» **DIRECTIONS FOR THIS TASK**: Within the listing below, the lines to output run from the one containing "P| ∩p∈σ B(p, α)" through the one containing "[14]. Fesq, H.;"; copy them exactly and nothing else.
------------------------
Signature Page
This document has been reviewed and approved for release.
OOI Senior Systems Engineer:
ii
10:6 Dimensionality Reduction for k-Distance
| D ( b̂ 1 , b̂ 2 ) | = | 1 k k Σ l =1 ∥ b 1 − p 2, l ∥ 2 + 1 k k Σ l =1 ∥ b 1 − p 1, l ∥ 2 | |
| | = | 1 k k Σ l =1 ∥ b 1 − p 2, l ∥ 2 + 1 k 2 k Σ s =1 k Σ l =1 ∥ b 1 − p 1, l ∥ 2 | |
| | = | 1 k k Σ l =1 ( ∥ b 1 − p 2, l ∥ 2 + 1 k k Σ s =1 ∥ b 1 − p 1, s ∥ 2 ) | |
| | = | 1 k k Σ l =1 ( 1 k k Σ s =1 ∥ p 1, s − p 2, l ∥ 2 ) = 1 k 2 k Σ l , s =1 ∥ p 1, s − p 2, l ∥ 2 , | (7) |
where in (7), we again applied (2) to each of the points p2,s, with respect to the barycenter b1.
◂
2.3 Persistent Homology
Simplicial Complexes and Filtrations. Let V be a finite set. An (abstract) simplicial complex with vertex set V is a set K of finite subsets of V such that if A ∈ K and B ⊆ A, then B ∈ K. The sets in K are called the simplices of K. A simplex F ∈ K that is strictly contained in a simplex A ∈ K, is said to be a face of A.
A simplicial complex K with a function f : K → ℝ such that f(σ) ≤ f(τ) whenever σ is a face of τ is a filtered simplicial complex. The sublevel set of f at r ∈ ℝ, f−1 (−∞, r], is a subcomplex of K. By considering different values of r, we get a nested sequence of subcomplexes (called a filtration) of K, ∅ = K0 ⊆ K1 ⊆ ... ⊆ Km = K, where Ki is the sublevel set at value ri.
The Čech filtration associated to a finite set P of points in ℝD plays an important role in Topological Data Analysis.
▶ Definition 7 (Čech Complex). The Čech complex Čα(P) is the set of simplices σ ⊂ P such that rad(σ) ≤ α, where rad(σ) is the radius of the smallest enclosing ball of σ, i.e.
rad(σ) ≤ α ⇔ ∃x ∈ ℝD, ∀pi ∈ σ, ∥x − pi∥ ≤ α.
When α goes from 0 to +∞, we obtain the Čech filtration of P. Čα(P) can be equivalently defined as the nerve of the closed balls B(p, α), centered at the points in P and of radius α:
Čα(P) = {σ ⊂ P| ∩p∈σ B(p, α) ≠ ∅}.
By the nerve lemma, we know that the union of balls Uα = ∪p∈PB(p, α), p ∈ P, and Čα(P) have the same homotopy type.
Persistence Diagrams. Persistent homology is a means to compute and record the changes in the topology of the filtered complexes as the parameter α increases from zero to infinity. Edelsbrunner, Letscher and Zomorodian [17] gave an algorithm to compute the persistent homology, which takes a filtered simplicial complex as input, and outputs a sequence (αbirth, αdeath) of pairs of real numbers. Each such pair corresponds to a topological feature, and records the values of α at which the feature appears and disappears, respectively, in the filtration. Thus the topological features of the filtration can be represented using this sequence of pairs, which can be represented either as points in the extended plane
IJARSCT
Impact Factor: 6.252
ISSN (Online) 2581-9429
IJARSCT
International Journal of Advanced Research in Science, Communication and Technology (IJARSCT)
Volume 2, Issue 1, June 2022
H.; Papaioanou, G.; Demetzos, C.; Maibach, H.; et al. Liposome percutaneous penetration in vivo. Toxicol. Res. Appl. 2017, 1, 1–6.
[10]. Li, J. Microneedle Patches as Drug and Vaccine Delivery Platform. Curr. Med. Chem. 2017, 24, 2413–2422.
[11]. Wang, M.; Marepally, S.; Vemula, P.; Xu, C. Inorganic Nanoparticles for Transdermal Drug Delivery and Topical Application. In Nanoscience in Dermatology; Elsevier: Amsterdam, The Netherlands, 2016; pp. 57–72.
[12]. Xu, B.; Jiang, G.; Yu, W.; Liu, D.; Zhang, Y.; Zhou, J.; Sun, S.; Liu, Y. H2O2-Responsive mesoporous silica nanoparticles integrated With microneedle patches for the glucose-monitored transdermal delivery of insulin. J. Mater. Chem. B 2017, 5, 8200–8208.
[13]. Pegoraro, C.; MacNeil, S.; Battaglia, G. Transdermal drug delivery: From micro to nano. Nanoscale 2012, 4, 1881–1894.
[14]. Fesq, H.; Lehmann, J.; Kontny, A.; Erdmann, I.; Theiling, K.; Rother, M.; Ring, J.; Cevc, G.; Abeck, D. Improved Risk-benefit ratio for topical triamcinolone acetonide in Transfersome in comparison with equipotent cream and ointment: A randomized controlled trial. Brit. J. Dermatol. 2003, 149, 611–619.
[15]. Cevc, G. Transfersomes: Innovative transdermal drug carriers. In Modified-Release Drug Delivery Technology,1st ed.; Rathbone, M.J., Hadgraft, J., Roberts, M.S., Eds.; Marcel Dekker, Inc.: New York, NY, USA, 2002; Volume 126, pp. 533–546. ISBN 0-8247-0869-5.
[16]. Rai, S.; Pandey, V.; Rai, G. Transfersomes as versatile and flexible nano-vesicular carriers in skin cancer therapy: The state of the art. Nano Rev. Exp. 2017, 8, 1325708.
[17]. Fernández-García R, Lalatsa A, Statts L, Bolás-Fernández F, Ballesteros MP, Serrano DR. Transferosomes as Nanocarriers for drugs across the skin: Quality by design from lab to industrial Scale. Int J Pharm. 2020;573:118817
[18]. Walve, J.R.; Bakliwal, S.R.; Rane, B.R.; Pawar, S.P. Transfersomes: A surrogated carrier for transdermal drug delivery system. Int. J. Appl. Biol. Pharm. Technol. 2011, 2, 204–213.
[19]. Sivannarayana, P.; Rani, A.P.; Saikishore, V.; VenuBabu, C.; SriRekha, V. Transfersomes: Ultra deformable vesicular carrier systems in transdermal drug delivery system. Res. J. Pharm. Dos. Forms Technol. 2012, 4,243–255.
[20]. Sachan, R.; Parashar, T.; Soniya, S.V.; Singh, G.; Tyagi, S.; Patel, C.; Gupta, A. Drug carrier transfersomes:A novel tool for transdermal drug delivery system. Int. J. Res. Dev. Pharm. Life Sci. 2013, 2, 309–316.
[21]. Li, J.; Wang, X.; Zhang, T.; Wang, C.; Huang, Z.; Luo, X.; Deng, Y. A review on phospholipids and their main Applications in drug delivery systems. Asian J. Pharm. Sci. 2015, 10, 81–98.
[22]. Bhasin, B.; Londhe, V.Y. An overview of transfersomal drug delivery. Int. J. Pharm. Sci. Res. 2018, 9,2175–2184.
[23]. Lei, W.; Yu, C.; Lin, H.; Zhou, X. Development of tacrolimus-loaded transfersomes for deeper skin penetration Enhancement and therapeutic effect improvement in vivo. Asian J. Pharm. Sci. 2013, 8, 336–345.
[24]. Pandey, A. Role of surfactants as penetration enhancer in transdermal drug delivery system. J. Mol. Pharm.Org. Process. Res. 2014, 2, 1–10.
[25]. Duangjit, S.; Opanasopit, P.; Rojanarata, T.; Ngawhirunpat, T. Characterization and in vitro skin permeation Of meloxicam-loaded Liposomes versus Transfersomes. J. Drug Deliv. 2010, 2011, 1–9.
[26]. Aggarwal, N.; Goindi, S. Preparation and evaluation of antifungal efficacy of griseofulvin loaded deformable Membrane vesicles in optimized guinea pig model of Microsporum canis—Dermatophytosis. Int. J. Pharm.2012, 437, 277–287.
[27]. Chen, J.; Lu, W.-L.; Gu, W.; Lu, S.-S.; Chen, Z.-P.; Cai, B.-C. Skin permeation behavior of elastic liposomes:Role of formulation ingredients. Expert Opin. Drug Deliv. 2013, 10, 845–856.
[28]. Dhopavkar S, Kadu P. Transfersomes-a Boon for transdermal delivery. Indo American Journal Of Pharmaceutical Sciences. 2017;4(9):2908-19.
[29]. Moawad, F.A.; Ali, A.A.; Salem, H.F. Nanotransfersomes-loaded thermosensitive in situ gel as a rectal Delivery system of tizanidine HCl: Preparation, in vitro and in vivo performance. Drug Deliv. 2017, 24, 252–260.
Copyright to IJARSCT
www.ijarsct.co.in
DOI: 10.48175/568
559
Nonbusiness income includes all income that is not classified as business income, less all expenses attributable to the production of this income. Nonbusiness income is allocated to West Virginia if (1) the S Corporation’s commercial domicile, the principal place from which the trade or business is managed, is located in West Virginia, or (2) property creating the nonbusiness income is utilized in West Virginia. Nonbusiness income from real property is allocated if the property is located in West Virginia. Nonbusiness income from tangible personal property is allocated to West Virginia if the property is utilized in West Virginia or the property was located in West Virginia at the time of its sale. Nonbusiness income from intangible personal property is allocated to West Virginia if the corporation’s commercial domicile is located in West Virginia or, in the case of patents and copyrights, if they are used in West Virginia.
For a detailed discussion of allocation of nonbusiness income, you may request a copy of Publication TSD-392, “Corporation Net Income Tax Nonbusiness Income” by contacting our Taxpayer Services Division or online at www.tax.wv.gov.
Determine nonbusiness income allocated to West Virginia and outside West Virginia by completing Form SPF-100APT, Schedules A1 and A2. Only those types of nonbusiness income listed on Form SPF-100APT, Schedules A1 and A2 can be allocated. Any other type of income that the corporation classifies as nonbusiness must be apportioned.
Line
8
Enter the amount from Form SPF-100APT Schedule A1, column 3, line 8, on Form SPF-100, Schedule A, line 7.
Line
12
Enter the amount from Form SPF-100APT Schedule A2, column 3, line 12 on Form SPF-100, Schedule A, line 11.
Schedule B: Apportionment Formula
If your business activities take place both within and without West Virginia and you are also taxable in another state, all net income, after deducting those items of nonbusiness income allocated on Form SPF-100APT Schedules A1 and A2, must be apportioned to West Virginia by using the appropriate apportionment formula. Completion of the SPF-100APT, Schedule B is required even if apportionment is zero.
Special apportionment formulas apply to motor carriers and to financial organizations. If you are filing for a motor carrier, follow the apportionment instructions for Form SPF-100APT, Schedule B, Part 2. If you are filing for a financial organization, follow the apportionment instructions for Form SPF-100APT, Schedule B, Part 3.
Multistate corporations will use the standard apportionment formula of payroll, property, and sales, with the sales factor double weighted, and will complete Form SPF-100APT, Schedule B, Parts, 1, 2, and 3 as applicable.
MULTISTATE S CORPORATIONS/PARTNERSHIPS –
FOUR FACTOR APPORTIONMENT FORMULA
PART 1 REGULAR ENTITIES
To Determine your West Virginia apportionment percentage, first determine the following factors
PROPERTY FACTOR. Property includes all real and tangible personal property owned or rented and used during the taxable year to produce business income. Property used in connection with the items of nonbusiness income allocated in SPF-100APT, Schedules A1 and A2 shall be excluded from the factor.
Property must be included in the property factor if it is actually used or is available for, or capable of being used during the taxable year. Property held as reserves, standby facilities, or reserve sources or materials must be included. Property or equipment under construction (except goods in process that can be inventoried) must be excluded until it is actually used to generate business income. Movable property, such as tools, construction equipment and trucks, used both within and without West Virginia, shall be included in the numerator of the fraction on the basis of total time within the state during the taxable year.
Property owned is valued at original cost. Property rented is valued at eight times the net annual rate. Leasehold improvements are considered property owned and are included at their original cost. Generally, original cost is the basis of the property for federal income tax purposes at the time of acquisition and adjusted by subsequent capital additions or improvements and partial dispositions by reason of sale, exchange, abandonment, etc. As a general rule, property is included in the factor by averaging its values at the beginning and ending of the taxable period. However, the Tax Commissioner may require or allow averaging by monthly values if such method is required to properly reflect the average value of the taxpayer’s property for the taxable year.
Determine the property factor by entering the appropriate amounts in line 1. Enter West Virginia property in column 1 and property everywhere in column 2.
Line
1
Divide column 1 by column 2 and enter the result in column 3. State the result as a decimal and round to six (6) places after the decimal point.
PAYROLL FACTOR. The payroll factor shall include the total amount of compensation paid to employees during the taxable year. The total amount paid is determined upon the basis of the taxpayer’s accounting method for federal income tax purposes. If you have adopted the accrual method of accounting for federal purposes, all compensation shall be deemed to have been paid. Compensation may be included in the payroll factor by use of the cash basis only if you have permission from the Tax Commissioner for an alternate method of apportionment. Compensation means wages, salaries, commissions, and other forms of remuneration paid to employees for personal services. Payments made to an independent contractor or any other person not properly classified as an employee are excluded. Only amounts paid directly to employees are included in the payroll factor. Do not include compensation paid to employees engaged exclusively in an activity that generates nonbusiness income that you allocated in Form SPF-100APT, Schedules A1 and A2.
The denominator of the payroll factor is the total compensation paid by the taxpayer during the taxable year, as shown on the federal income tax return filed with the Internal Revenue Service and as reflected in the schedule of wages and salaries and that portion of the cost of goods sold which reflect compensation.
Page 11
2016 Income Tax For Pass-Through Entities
------------------------
» **ANSWER SECTION**:
Čα(P) = {σ ⊂ P| ∩p∈σ B(p, α) ≠ ∅}.
By the nerve lemma, we know that the union of balls Uα = ∪p∈PB(p, α), p ∈ P, and Čα(P) have the same homotopy type.
Persistence Diagrams. Persistent homology is a means to compute and record the changes in the topology of the filtered complexes as the parameter α increases from zero to infinity. Edelsbrunner, Letscher and Zomorodian [17] gave an algorithm to compute the persistent homology, which takes a filtered simplicial complex as input, and outputs a sequence (αbirth, αdeath) of pairs of real numbers. Each such pair corresponds to a topological feature, and records the values of α at which the feature appears and disappears, respectively, in the filtration. Thus the topological features of the filtration can be represented using this sequence of pairs, which can be represented either as points in the extended plane
IJARSCT
Impact Factor: 6.252
ISSN (Online) 2581-9429
IJARSCT
International Journal of Advanced Research in Science, Communication and Technology (IJARSCT)
Volume 2, Issue 1, June 2022
H.; Papaioanou, G.; Demetzos, C.; Maibach, H.; et al. Liposome percutaneous penetration in vivo. Toxicol. Res. Appl. 2017, 1, 1–6.
[10]. Li, J. Microneedle Patches as Drug and Vaccine Delivery Platform. Curr. Med. Chem. 2017, 24, 2413–2422.
[11]. Wang, M.; Marepally, S.; Vemula, P.; Xu, C. Inorganic Nanoparticles for Transdermal Drug Delivery and Topical Application. In Nanoscience in Dermatology; Elsevier: Amsterdam, The Netherlands, 2016; pp. 57–72.
[12]. Xu, B.; Jiang, G.; Yu, W.; Liu, D.; Zhang, Y.; Zhou, J.; Sun, S.; Liu, Y. H2O2-Responsive mesoporous silica nanoparticles integrated With microneedle patches for the glucose-monitored transdermal delivery of insulin. J. Mater. Chem. B 2017, 5, 8200–8208.
[13]. Pegoraro, C.; MacNeil, S.; Battaglia, G. Transdermal drug delivery: From micro to nano. Nanoscale 2012, 4, 1881–1894.
[14]. Fesq, H.; Lehmann, J.; Kontny, A.; Erdmann, I.; Theiling, K.; Rother, M.; Ring, J.; Cevc, G.; Abeck, D. Improved Risk-benefit ratio for topical triamcinolone acetonide in Transfersome in comparison with equipotent cream and ointment: A randomized controlled trial. Brit. J. Dermatol. 2003, 149, 611–619.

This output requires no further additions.